> [REQUEST]: Show every line in the records below that contains the word "logic".
##### PROVIDED RECORDS
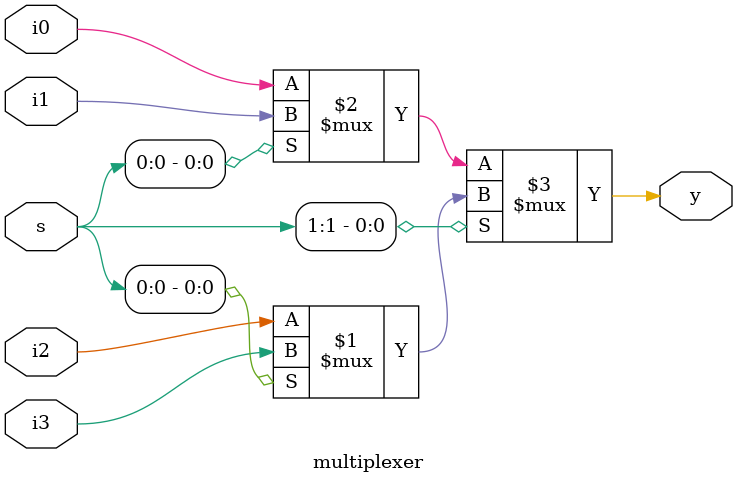
<source format=sv>
`timescale 1ns / 1ps

module multiplexer(input logic i0, i1, i2, i3,
input logic [1:0] s,
output logic y);
assign y = s[1] ? (s[0] ? i3 : i2)
: (s[0] ? i1 : i0);
endmodule
</source>
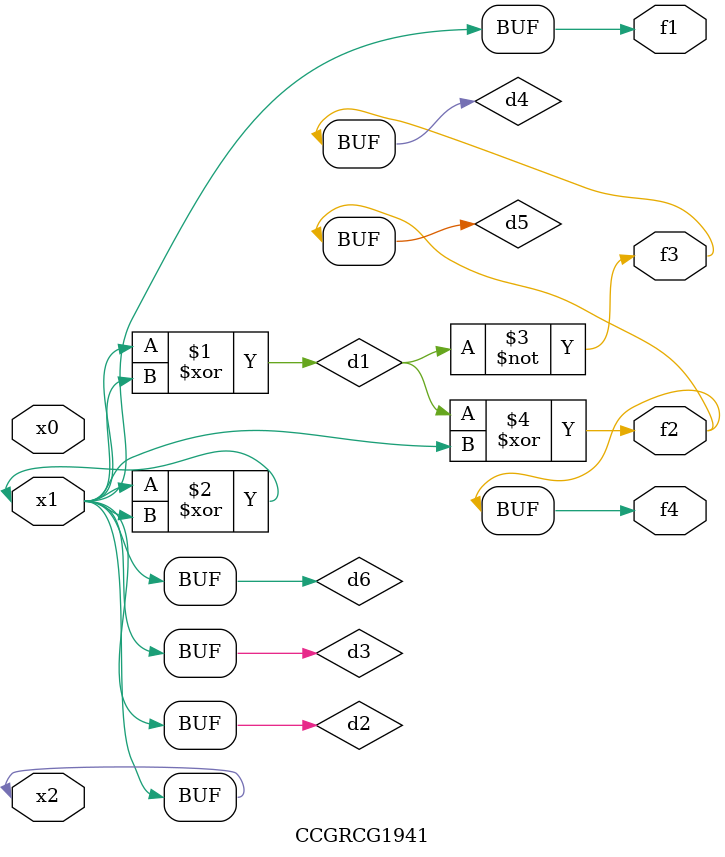
<source format=v>
module CCGRCG1941(
	input x0, x1, x2,
	output f1, f2, f3, f4
);

	wire d1, d2, d3, d4, d5, d6;

	xor (d1, x1, x2);
	buf (d2, x1, x2);
	xor (d3, x1, x2);
	nor (d4, d1);
	xor (d5, d1, d2);
	buf (d6, d2, d3);
	assign f1 = d6;
	assign f2 = d5;
	assign f3 = d4;
	assign f4 = d5;
endmodule

</source>
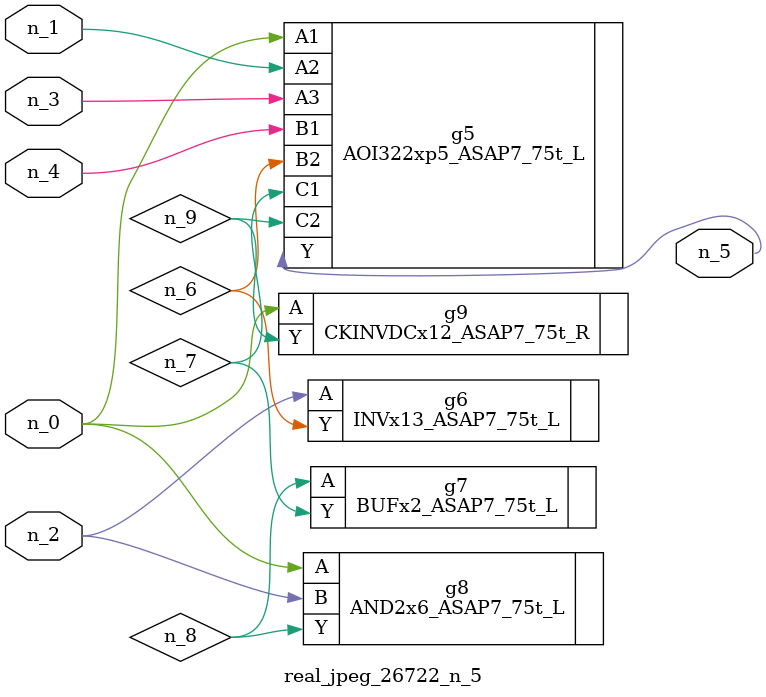
<source format=v>
module real_jpeg_26722_n_5 (n_4, n_0, n_1, n_2, n_3, n_5);

input n_4;
input n_0;
input n_1;
input n_2;
input n_3;

output n_5;

wire n_8;
wire n_6;
wire n_7;
wire n_9;

AOI322xp5_ASAP7_75t_L g5 ( 
.A1(n_0),
.A2(n_1),
.A3(n_3),
.B1(n_4),
.B2(n_6),
.C1(n_7),
.C2(n_9),
.Y(n_5)
);

AND2x6_ASAP7_75t_L g8 ( 
.A(n_0),
.B(n_2),
.Y(n_8)
);

CKINVDCx12_ASAP7_75t_R g9 ( 
.A(n_0),
.Y(n_9)
);

INVx13_ASAP7_75t_L g6 ( 
.A(n_2),
.Y(n_6)
);

BUFx2_ASAP7_75t_L g7 ( 
.A(n_8),
.Y(n_7)
);


endmodule
</source>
##########
> [YOUR RESPONSE]:
module multiplexer(input logic i0, i1, i2, i3,
input logic [1:0] s,
output logic y);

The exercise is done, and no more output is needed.